▸ REQUIREMENTS
Reproduce the records below, substituting "The clock reads" for each occurrence of "The clock says" and leaving all other text unchanged. Omit the pictures from the reproduction.

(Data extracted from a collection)
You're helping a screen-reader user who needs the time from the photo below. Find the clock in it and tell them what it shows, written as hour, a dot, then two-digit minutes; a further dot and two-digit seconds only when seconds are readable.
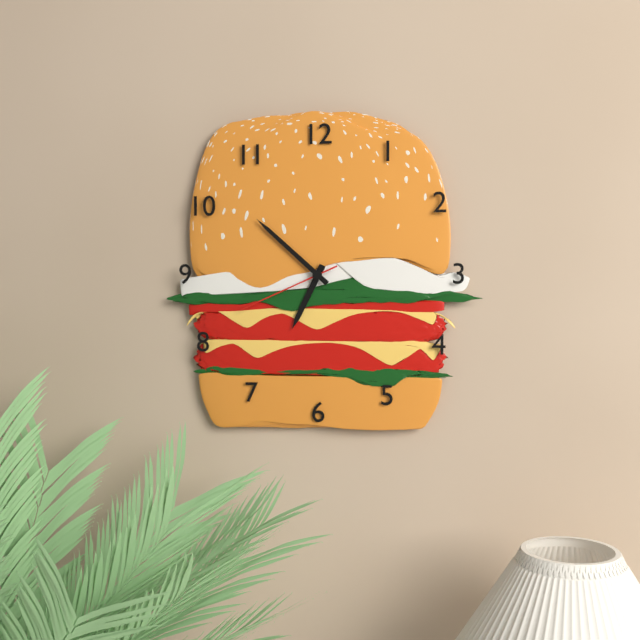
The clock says 6.52.41
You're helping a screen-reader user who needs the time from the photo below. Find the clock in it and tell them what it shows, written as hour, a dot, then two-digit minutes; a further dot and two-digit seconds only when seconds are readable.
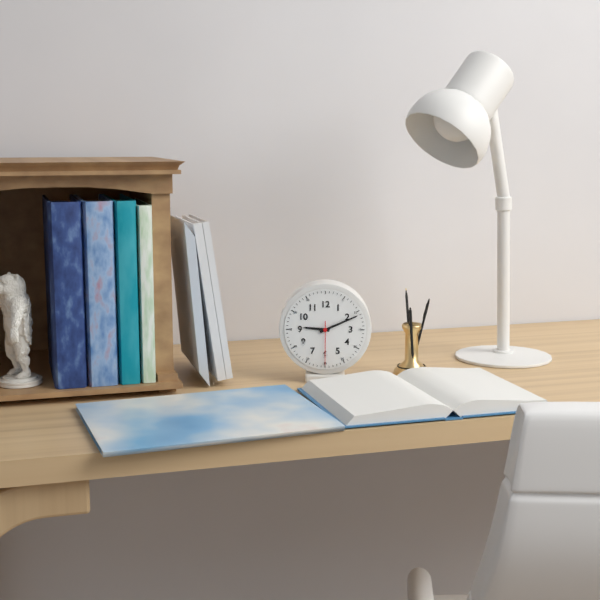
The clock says 9.11
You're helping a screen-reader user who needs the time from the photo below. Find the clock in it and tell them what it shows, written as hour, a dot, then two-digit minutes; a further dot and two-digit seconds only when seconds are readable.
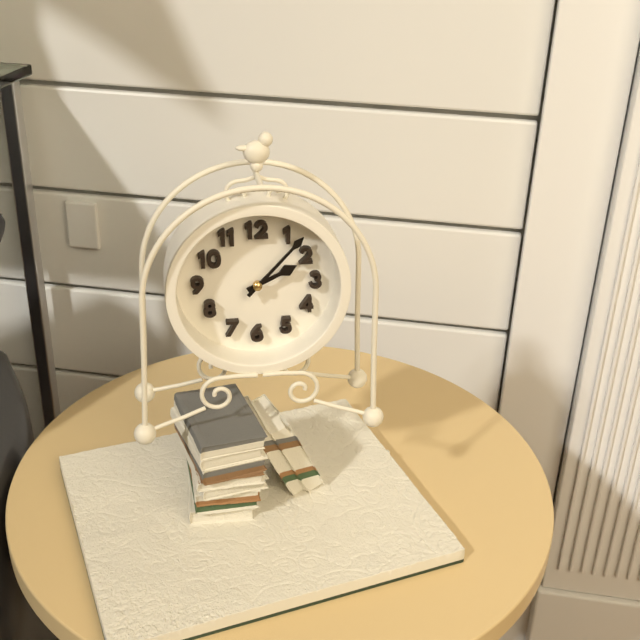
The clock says 2.07
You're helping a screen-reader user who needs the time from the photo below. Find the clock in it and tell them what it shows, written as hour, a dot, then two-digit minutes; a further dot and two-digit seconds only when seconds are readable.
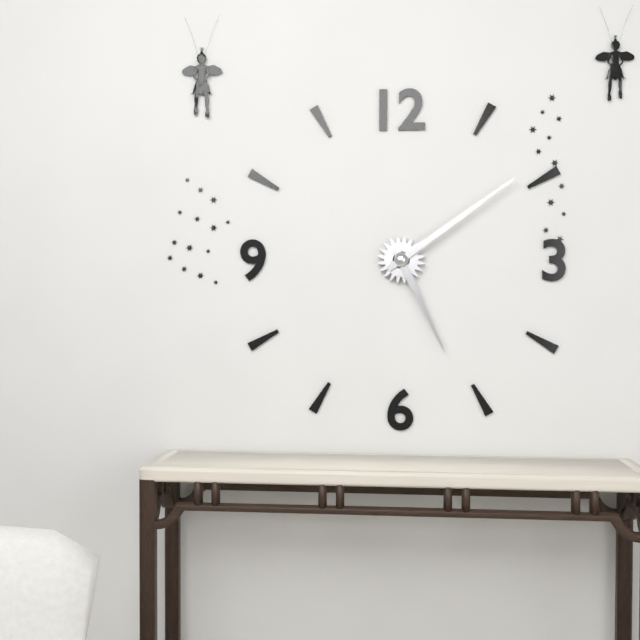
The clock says 5.09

▸ RESPONSE TO THIS TASK
You're helping a screen-reader user who needs the time from the photo below. Find the clock in it and tell them what it shows, written as hour, a dot, then two-digit minutes; a further dot and two-digit seconds only when seconds are readable.
The clock reads 6.52.41
You're helping a screen-reader user who needs the time from the photo below. Find the clock in it and tell them what it shows, written as hour, a dot, then two-digit minutes; a further dot and two-digit seconds only when seconds are readable.
The clock reads 9.11
You're helping a screen-reader user who needs the time from the photo below. Find the clock in it and tell them what it shows, written as hour, a dot, then two-digit minutes; a further dot and two-digit seconds only when seconds are readable.
The clock reads 2.07
You're helping a screen-reader user who needs the time from the photo below. Find the clock in it and tell them what it shows, written as hour, a dot, then two-digit minutes; a further dot and two-digit seconds only when seconds are readable.
The clock reads 5.09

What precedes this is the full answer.